Each of the stories highlighted three key ideas:
- Heart failure is not the end.
- Recovery is possible, even if different from before.
- Support — medical, social, and emotional — makes the difference.
The Process: Listening With Care, Creating With Intent
There was a lengthy, sincere discussion behind each sentence on that poster. All of the participants were members of HHIF’s support system, for whom we were incredibly thankful and who had faith in us. After telephonic in-depth interviews, the HHIF team analysed themes like emotional recovery, medication discipline, peer connection, and medical trust. These weren’t buzzwords. They were repeated experiences — patterns in the lives of people who had learned how to live with, and beyond, heart failure.
This shaped the final structure of the poster:
- What we learned
- What helped them recover
- What they’d tell others
- What needs to be better understood
We made certain that privacy was maintained, informed consent was obtained, and emotional comfort was given top priority. These were not research paper interviews. They involved discussions between individuals who had experienced a life-altering event and who at last had someone enquire about not only what transpired but also how it felt.
The HHIF team then dedicated hours to going over the remarks, finding common themes, and creating the poster with the sole objective of making the audience feel heard. Each word was carefully selected. From “What We Learnt” to “Key Takeaways,” each piece mirrored our fundamental conviction that routine, emotional fortitude, and support are just as crucial as therapy. Days passed during this process. At times, we spent hours sitting with quotes, allowing their significance to sink in. We stopped at times, weighing the significance of what was said. Despite everything, we realised that we had something valuable in our possession: the voices of those who dared to have hope once more.

Winning the Prize: What It Meant to All of Us
When we heard the news — HHIF had won the Second Prize in the poster competition — it was emotional. This wasn’t just a win. It was recognition for every voice, every story, every small recovery that often goes unnoticed. This prize belongs to the patients who trusted us with their truth. It belongs to the team who worked quietly behind the scenes, putting their hearts into every sentence. And it belongs to everyone who has ever felt alone after a diagnosis, wondering if life could go back to something they recognised. It can. And it does. Our win proved that these stories matter — and that the people living them deserve to be heard on national stages.
Key Takeaways: What Our Poster Tried to Say
- Recovery is not just physical. It is emotional, daily, and deeply personal.

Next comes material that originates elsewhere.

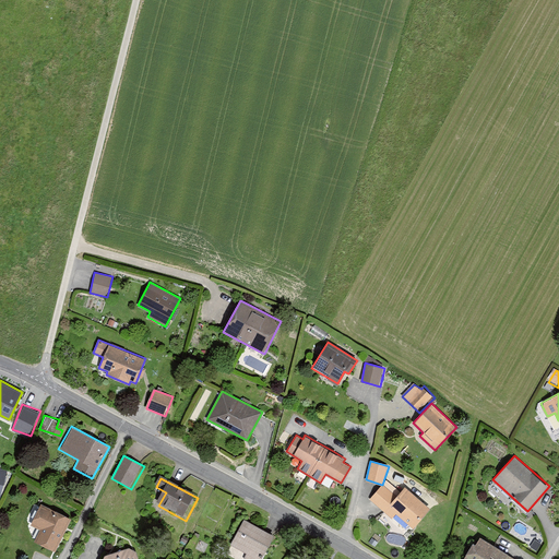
[(413,527),(430,508),(404,486),(400,491),(388,480),(370,500),(392,518),(396,513),(413,527)]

- Support makes all the difference. Whether it’s family, peers, or someone who simply listens.
- Life continues. It may change shape, but it does not stop.
- Heart failure survivors are not rare stories. They are everywhere — and they’re strong, consistent, and rebuilding.
- We need to talk more. Silence delays healing. Sharing speeds it up.
Our poster didn’t try to impress. It tried to connect. And that’s what made it real.
An Invitation to Stay Connected
At HHIF, our work continues — through conversations, support circles, educational posts, and patient resources. We are here for anyone who needs to hear, “You’re not alone.” If you’re living with heart failure, or supporting someone who is, know this: you are not your diagnosis. You are your routine, your strength, your questions, your small wins.
To everyone who trusted us with their story, to the team that crafted every word with care, and to the organisers who saw the value in real experiences — thank you. We’ll keep listening. And we’ll keep speaking up — because these stories deserve to be heard.